We struggled to keep my Nan at home for probably way longer than we should have, which resulted in my mum's health deteriorating and my studies really going downhill but we just knew my Nan had always desperately said "Never put me in a home, never put me in a home" even long before she was ill, it was her worst nightmare

But when she did have to go in when we really could not care for her at home anymore, (despite stair lifts and wet room conversions we didn't have the strength to get her in and out the chair etc and she had a fall and broke her hip) we found we were able to show her just how much we loved her and had infinitely more patience for her.

(Ashamed to say we had many an occasion when she was at home when we snapped at her for screaming/throwing things/pulling our hair/pinching us, because we were too damn tired all the time)

We had a 24/7 carer for a while when Grandma was still living at home, but after a pretty major episode one Christmas when she attacked the carer (having previously tried to push Grandad down the stairs) we had to arrange for her to go into care. She was dead in three months, which as awful as it is to say was something of a relief. As others have said, that wasn't a failure on our part, there was literally no other option. Grandad was totally physically incapable and bedridden by that stage.

A great big 'AMEN' to Werk and butterbeer. A good senior home with the right facilities, where they are cared for by trained staff, and you are not exhausted or vexed when you see them is much better for them and you than an exhausted family member, a disrupted home life with a family in turmoil, and resentment between siblings/extended family.

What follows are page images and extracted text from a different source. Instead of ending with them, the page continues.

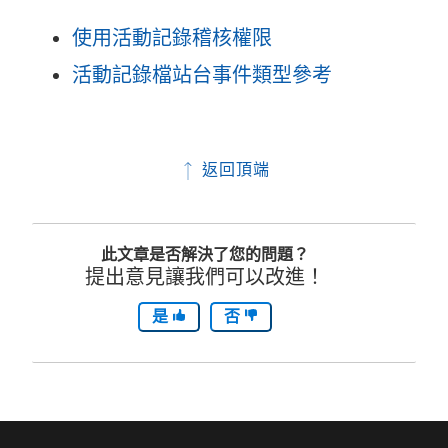
使用活動記錄稽核權限
活動記錄檔站台事件類型參考
返回頂端
此文章是否解決了您的問題？
提出意見讓我們可以改進！
是
否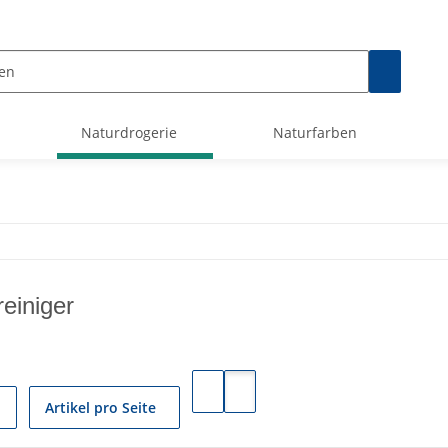
Naturdrogerie
Naturfarben
einiger
Artikel pro Seite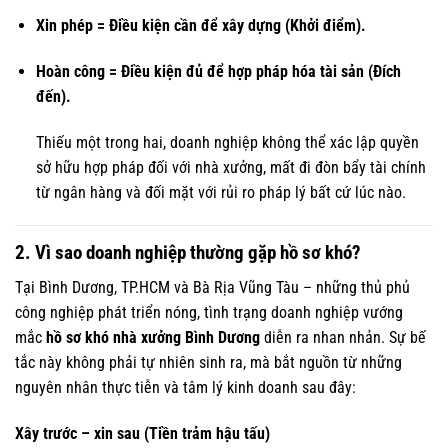
Xin phép = Điều kiện cần để xây dựng (Khởi điểm).
Hoàn công = Điều kiện đủ để hợp pháp hóa tài sản (Đích
đến).
Thiếu một trong hai, doanh nghiệp không thể xác lập quyền
sở hữu hợp pháp đối với nhà xưởng, mất đi đòn bẩy tài chính
từ ngân hàng và đối mặt với rủi ro pháp lý bất cứ lúc nào.
2. Vì sao doanh nghiệp thường gặp hồ sơ khó?
Tại Bình Dương, TP.HCM và Bà Rịa Vũng Tàu – những thủ phủ
công nghiệp phát triển nóng, tình trạng doanh nghiệp vướng
mắc
hồ sơ khó nhà xưởng Bình Dương
diễn ra nhan nhản. Sự bế
tắc này không phải tự nhiên sinh ra, mà bắt nguồn từ những
nguyên nhân thực tiễn và tâm lý kinh doanh sau đây:
Xây trước – xin sau (Tiền trảm hậu tấu)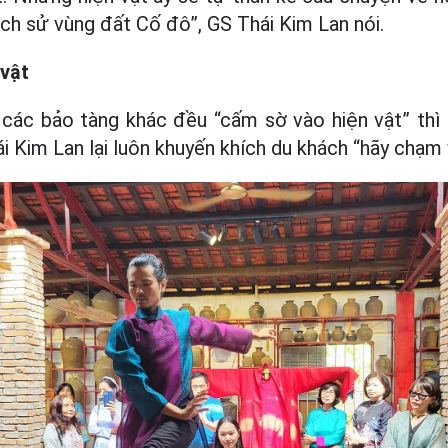
 lịch sử vùng đất Cố đô”, GS Thái Kim Lan nói.
vật
hi các bảo tàng khác đều “cấm sờ vào hiện vật” t
 Kim Lan lại luôn khuyến khích du khách “hãy chạm 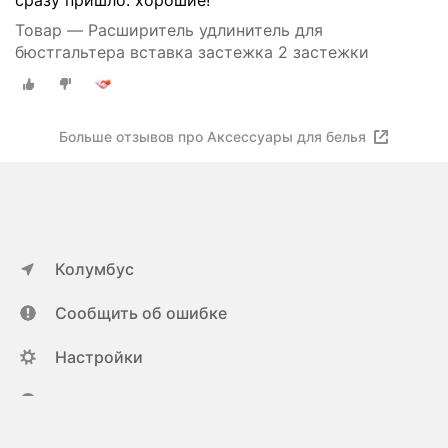
сразу пришло. хорошие!
Товар — Расширитель удлинитель для
бюстгальтера вставка застежка 2 застежки
Больше отзывов про Аксессуары для белья
Колумбус
Сообщить об ошибке
Настройки
ya.ru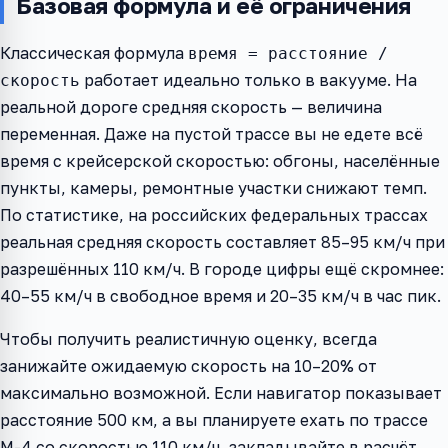
Базовая формула и её ограничения
Классическая формула
время = расстояние /
работает идеально только в вакууме. На
скорость
реальной дороге средняя скорость — величина
переменная. Даже на пустой трассе вы не едете всё
время с крейсерской скоростью: обгоны, населённые
пункты, камеры, ремонтные участки снижают темп.
По статистике, на российских федеральных трассах
реальная средняя скорость составляет 85–95 км/ч при
разрешённых 110 км/ч. В городе цифры ещё скромнее:
40–55 км/ч в свободное время и 20–35 км/ч в час пик.
Чтобы получить реалистичную оценку, всегда
занижайте ожидаемую скорость на 10–20% от
максимально возможной. Если навигатор показывает
расстояние 500 км, а вы планируете ехать по трассе
М-4 со скоростью 110 км/ч, закладывайте в расчёт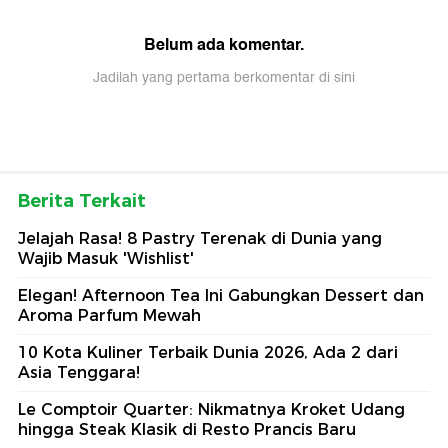
Belum ada komentar.
Jadilah yang pertama berkomentar di sini
Berita Terkait
Jelajah Rasa! 8 Pastry Terenak di Dunia yang
Wajib Masuk 'Wishlist'
Elegan! Afternoon Tea Ini Gabungkan Dessert dan
Aroma Parfum Mewah
10 Kota Kuliner Terbaik Dunia 2026, Ada 2 dari
Asia Tenggara!
Le Comptoir Quarter: Nikmatnya Kroket Udang
hingga Steak Klasik di Resto Prancis Baru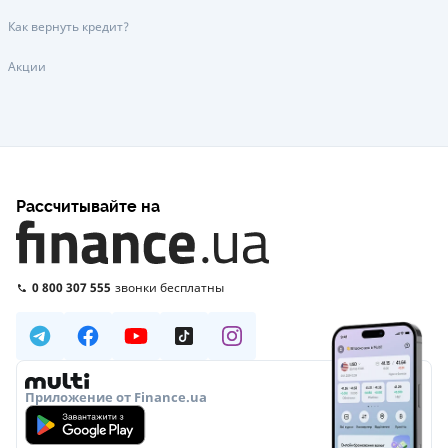
Как вернуть кредит?
Акции
Рассчитывайте на
0 800 307 555
звонки бесплатны
Приложение от Finance.ua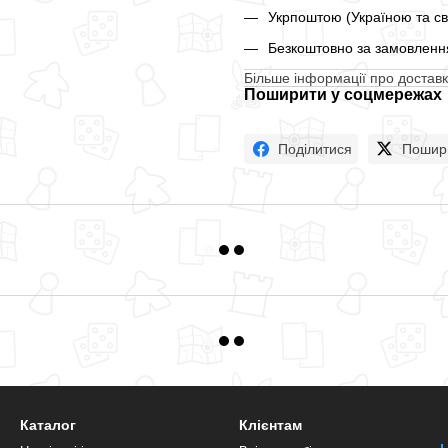
Укрпоштою (Україною та св
Безкоштовно за замовлення
Більше інформації про доставк
Поширити у соцмережах
Поділитися
Пошир
Каталог
Клієнтам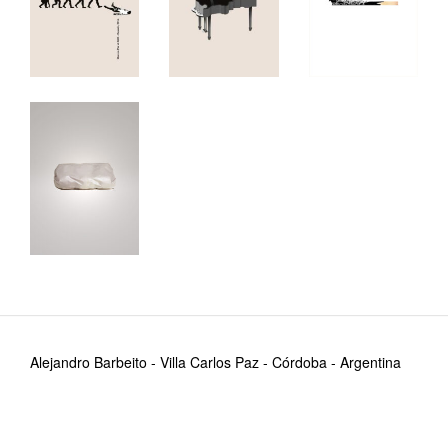
Alejandro Barbeito - Villa Carlos Paz - Córdoba - Argentina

Either DB or I go to see Mum almost every day and the visits are usually happy and fulfilling for us all. She's always happy to see us and enjoys the 'treats' we bring her (takeaways eaten together, candy, fresh fruit). She's even cheerful when we leave and always says "Thank you for coming. Do come again soon" as she would have said to her visitors in 'the old days' at home .

I get cross with (or maybe a bit envious of?) the articles/books that encourage you to steer your dementia relative back towards the safe ground of the past, remind them of the things they enjoyed, and conversation will flow etc etc - when my mum's reality is simply the 30 seconds which surround the present moment. She seems to have no past left - it disappeared about six months ago - and while it means she doesn't get the terrible, confused grieving for what's gone, it makes conversation impossible. What's left is a tetchy now, where she doesn't really understand where she is or what's going on and - very sad, this - cannot ever remember the lovely arts sessions the home puts on every day, which she really does enjoy doing.